Laboratory for Imaging Research and Informatics (IRIS)

Laboratory for Imaging Research and Informatics (IRIS) is affiliated with the Departments of Radiology within the School of Medicine (SOM), Computer Science within the College of Engineering and Applied Sciences (CEAS), Physics and Astronomy within the College of Arts and Science (CAS), and the Program in Biomedical Engineering (PIBE) of SUNY at Stony Brook (SUNY-SB). The laboratory conducts various researches which can be categorized broadly into applied science or relative narrowly into image science. Applied science encompasses the middle ground between basic science and engineering technology, where a definite practical end is in mind, and where the approach may lead to new discoveries in basic science as well. Image science explores the nature via visualization. It can be basic science in exploring molecular sequences or cell functions in biology and physiology or in exploring the solar system in the universe. It can also be technology in detecting defects inside a metal or in detecting lesions in the brain and heart. IRIS Laboratory conducts mainly medical imaging researches, specifically in information processing in medical imaging, within the image science domain.

What is the Goal of Medical Imaging Research?

Medical imaging visualizes the inner world of the human body noninvasively. Its primary objective is to delineate the structures and map the functions of organs and tissues, based on the principles of physics, mathematics, engineering, computer science, physiology and biology.

The ultimate goal of medical imaging research is to extract the image features for physiological and pathological studies of the organs and tissues utilizing the expertise of both imaging scientists and research physicians. The basic studies, for example, could be to film the sequence of embryo development; to map the responses of the brain to visual, auditory, olfactory and tactile stimuli; to visualize the fluid dynamics in the myocardium; to screen the metabolism in the liver; to profile the secretion process of the kidney; or to quantify the targeted tumor response to administered therapy.

The clinical goal of medical imaging research is to improve the sensitivity and specificity of diagnosis by cost-effective, non-invasive, and patient-comfort means.

Why is Information Communication so Important?

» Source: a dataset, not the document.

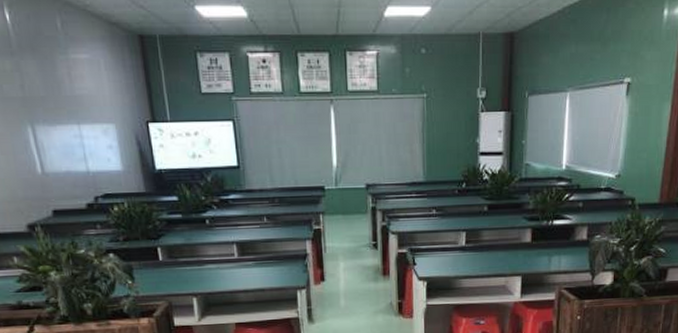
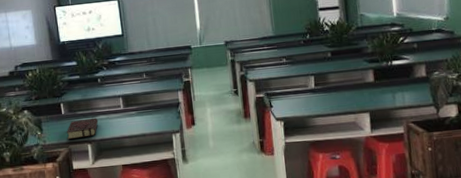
book: none [165,267,206,292] -> present [66,117,99,140]

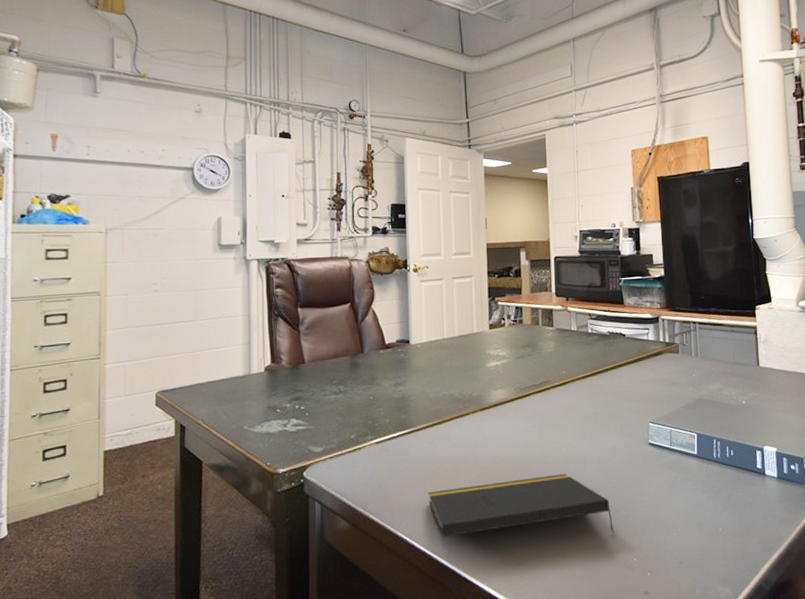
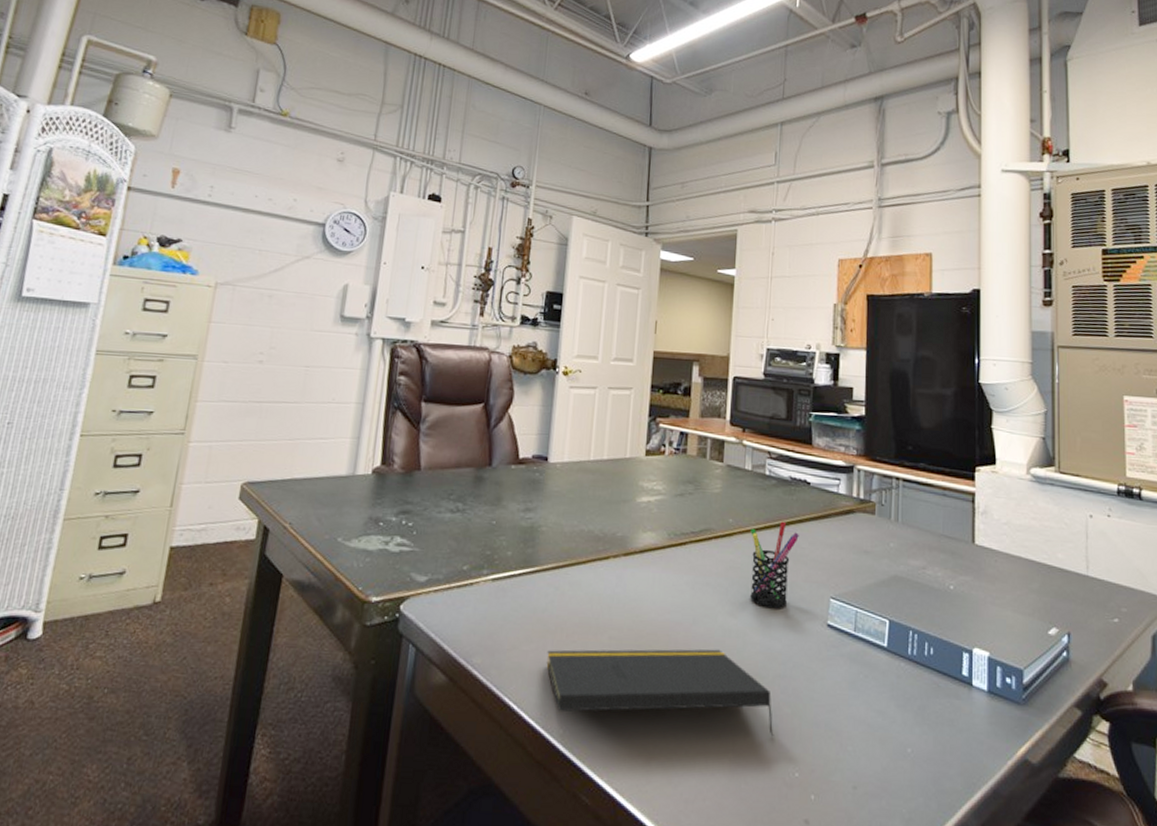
pen holder: none [581,367,620,437] -> present [750,521,799,609]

The development of three-dimensional (3D) digital modalities, such as computed tomography (CT), magnetic resonance imaging (MRI), positron emission tomography (PET) and single

photon emission computed tomography (SPECT), and the replacement of film in 2D imaging techniques by very high resolution detectors, such as those found in digital mammography and digital chest X-ray systems, have led to an explosion of the quantity of digital data that must be stored, transmitted, processed and analyzed in a modern radiology department. That the data are in digital form has distinct advantages. The sheer management of this immense volume of information is best accomplished by computerized systems. For example the images, once in digital form, may be manipulated by elaborate computer graphics and display systems to screen 3D renderings such as those in CT and MR images for reconstructive surgery of the skull and others, as well as for 3D anthropometry and virtual navigation of organs (e.g., Virtual Endoscopy). A more general term can be visual computing. In one aspect, these digital images can be transmitted at very high speeds to faraway sites for remote diagnosis or online digital collaboration by physicians separated by a great distance. This capability, made possible by recent advances in high-speed digital communication technology, is in the process of revolutionizing the way that clinical radiology will be conducted, named as telemedicine and teleradiology.